4) The route of entry or point of contact with the body. Chemicals maybe ingested, injected, absorbed or inhaled. The level of damage and the rate at which it happens is affected by the route through which it enters the body. This is because the organ in direct contact with the chemical on entry into the body is determined by the route of entry. An acid, in contact with the skin might cause minor burns but same acid, ingested or injected into the body can lead to immediate fatality.

A proper Chemical Hazard assessment should in addition to identifying chemical exposures in the workplace, define their potential routes of entry. This helps define the best hazard control measures and the Right PPE for the job. Of the four routes of entry of chemicals, the most common in the workplace is inhalation.

How to Prevent Chemical Hazards in the Workplace

The hierarchy of controls is a general approach to controlling and preventing work relating injuries. This hierarchy in order of effectiveness is as follows:

1. Hazard elimination

2. Hazard substitution

3. Engineering control

4. Use of warning signs

5. Administrative controls

6. Use of the Right PPE

To control Chemical Hazards in the workplace, a dedicated team or individual should do the following:

1. Identify the Chemical hazard

2. Assess the Chemical hazard

3. Apply the hierarchy of hazard controls

4. Enforce and sustain a Chemical Hazard prevention policy

Identifying Chemical Hazards in the Workplace

Clearly identify all chemicals in use and produced in your workplace. These could be raw materials or products of your processes.

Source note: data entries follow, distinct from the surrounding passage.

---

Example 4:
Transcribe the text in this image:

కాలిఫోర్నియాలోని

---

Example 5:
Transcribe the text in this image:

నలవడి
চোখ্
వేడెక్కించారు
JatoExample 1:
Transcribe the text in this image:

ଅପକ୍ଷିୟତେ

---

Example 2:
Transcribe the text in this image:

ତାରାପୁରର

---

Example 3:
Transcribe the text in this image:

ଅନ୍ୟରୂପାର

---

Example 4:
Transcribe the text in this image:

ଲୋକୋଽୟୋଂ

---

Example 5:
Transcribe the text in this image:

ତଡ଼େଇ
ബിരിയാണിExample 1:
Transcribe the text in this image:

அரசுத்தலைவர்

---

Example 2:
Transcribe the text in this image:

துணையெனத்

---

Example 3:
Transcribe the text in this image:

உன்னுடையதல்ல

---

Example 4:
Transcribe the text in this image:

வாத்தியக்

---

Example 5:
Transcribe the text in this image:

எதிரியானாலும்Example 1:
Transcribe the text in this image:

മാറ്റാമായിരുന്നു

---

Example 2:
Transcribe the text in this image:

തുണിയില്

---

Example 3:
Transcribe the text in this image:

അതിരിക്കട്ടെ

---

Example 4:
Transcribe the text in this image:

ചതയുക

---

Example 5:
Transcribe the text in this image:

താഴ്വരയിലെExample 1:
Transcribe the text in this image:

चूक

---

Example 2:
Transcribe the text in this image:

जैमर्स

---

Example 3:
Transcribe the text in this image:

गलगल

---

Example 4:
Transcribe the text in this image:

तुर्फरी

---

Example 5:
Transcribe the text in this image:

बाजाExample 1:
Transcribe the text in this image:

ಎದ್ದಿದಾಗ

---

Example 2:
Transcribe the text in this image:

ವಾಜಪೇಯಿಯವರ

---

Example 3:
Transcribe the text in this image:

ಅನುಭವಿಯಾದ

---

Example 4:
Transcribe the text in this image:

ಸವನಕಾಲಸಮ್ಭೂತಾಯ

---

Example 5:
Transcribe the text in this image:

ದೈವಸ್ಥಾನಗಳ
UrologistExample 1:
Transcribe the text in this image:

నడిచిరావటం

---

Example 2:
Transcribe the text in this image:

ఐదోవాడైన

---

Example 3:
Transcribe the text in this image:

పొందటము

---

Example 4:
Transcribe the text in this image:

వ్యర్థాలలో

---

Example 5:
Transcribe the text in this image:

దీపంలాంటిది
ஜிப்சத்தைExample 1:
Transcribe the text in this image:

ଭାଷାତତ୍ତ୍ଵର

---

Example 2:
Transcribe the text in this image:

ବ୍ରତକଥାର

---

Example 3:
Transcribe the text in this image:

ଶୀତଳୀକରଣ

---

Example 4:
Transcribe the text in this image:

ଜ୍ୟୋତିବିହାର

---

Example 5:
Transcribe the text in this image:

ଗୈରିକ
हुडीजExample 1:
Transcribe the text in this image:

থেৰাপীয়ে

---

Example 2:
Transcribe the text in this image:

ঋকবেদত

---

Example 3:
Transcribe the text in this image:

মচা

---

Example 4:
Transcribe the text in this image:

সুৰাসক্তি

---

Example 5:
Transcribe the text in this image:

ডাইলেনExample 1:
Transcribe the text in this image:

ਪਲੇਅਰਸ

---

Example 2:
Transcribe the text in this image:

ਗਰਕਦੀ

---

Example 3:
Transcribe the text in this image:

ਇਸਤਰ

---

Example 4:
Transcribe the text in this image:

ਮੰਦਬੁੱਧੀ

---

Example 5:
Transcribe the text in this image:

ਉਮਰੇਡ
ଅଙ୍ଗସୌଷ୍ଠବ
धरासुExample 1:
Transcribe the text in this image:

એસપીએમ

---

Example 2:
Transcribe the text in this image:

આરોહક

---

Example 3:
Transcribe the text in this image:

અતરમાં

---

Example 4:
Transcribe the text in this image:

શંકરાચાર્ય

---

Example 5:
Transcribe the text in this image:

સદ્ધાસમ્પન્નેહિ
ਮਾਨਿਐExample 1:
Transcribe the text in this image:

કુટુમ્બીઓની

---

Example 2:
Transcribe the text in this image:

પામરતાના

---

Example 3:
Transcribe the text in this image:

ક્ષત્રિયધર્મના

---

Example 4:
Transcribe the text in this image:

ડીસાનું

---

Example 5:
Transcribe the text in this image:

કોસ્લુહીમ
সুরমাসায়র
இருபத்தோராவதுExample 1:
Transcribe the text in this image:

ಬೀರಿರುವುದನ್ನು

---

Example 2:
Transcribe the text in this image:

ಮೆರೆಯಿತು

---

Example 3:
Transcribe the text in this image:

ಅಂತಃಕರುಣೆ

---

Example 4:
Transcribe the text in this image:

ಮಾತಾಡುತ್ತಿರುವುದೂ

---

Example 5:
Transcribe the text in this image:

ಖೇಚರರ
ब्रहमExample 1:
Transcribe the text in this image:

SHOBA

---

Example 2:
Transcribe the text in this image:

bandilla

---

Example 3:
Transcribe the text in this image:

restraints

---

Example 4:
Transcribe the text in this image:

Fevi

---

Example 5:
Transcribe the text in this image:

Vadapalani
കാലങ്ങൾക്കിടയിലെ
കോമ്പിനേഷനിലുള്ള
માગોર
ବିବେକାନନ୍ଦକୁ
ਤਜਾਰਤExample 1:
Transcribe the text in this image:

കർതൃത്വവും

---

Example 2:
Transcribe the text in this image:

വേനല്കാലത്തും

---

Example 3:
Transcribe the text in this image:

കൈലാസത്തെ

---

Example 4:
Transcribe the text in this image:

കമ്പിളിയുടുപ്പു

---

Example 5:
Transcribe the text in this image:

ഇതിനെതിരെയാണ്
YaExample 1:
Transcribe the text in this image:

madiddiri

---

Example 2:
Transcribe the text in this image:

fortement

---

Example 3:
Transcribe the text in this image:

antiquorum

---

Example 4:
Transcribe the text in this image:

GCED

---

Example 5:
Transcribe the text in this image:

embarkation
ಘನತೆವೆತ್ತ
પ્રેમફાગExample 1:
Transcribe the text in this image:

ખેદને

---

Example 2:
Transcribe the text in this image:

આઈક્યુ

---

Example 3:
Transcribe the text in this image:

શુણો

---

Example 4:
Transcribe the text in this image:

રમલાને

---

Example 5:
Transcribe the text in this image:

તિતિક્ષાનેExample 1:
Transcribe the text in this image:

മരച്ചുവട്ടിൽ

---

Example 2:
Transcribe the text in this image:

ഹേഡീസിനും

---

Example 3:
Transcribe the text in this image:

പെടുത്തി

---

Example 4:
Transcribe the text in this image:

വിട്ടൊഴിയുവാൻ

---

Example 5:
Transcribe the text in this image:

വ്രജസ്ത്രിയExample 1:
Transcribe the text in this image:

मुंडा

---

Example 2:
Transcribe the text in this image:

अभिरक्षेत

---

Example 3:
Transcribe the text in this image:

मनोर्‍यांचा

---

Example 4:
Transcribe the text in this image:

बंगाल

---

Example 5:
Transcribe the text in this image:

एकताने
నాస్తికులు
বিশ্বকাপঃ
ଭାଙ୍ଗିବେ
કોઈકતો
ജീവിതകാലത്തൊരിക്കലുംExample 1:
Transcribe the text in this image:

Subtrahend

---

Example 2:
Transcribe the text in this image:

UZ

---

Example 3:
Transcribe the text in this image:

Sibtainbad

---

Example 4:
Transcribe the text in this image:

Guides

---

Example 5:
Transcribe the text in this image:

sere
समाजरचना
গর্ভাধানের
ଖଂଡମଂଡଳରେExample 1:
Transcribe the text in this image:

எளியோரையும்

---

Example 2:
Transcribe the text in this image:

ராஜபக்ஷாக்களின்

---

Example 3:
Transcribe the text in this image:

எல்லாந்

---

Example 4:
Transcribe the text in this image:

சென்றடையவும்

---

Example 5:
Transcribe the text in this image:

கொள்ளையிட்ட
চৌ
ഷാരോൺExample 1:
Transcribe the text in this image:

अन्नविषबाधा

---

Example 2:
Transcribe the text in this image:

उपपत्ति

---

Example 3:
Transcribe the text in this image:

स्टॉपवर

To achieve proper Chemical Hazards identification in your work place, the rules of Hazard Communication Systems must be complied with. This includes compliance with proper labelling of chemicals, availability of a comprehensive Safety Data Sheet and proper training of employees.

All chemicals in your workplace should be properly labelled in compliances with the United Nations Globally Harmonized System of Classification and Labeling of Chemicals (GHS)

Assess the Chemical Hazard

What exposures will workers and the environment have to the chemicals in your workplace, how long will these exposures last, how do you intend to transport and store these chemicals?

Define all of these in a risk assessment of each chemical in your workplace.

Apply the hierarchy of controls

You may eliminate the use of one chemical, substitute a harmful chemical with a less harmful one or use the Right PPE to ensure safety.

It is OSHA's long standing policy that engineering and work practice controls must be the primary means to reduce employee exposure to toxic chemicals, where feasible. Respiratory protection is required to be used if engineering or work practice controls are infeasible or while engineering controls are being implemented.

Enforce and sustain a Chemical Hazard prevention policy.

It is not sufficient to identify and assess the Chemical Hazards your workers are exposed to. It is important to enforce a health and safety policy that ensures protection of the worker and the environment. Such policy should be clearly defined in writing and employees are to sign up to compliance. Continually review and update your policy as new chemicals are introduced into your processes.

Want to learn how to write a safety policy? Check out this post

What can you do to improve safety?

Store chemicals safely

Use the Right PPE whenever there is risk of exposure

Report all hazards and near misses

Study the labels and safety data sheet that comes with every chemical before use

Develop a safety mindset; do not proceed with an unsafe process.

Work safe and keep protecting yourself against the corona virus. Have an amazing and blessed 2021.